Blue-green deployment is a way to release a new version of software with no downtime. You run two identical setups: one is live (call it blue) and one is idle (green). You deploy the update to the idle environment, test it properly, and then point all traffic to it in a single switch. The old environment stays running, untouched, just in case.

Think of it like two stages set up side by side at an event. The audience watches stage one while the crew preps stage two behind the curtain. When stage two is ready, you simply turn the lights to it, and the show continues without a pause. If something goes wrong, you light up stage one again in seconds, which is exactly what makes a rollback so fast here.
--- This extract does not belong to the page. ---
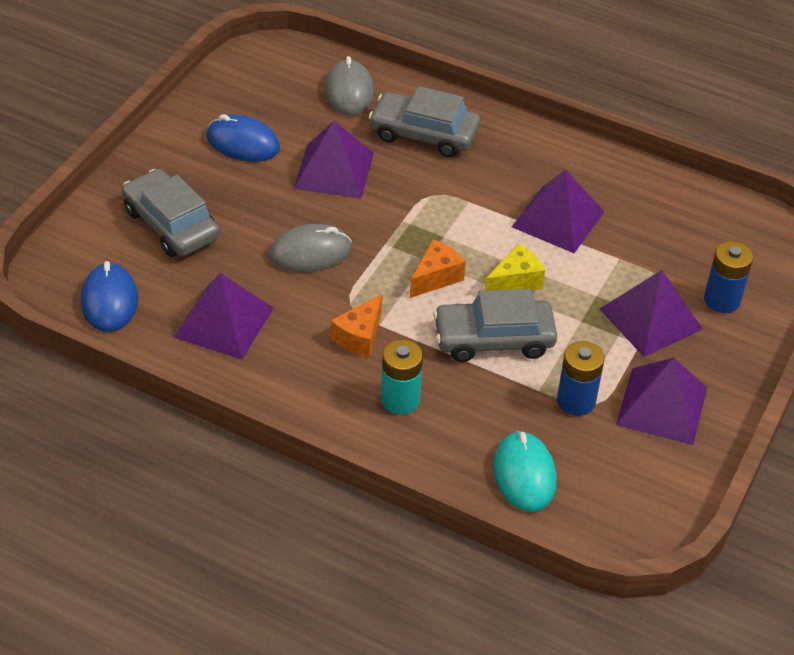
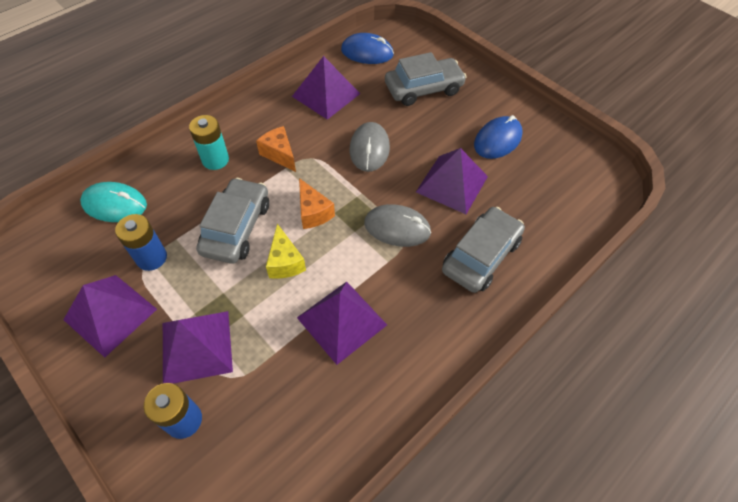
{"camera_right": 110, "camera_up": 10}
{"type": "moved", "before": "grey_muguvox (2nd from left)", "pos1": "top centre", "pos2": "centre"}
The switch itself usually happens at the load balancer, which decides where requests go. Because the change is a single routing flip rather than a slow rollout, going back is just as quick: you point traffic at the old environment again and you are done. The cost of this approach is that you run two full environments at once, which roughly doubles your hosting bill for the overlap, so it suits releases where downtime is genuinely expensive. The other thing to watch is the database. Two app environments are easy to duplicate, but they usually share one database, so a schema change has to work for both the old and the new version during the switch. Teams handle that by rolling out database changes in small, backward-compatible steps rather than all at once.

At TopDevs we use blue-green deployments for systems where even a minute offline costs the client money, so updates ship quietly and can be reversed instantly.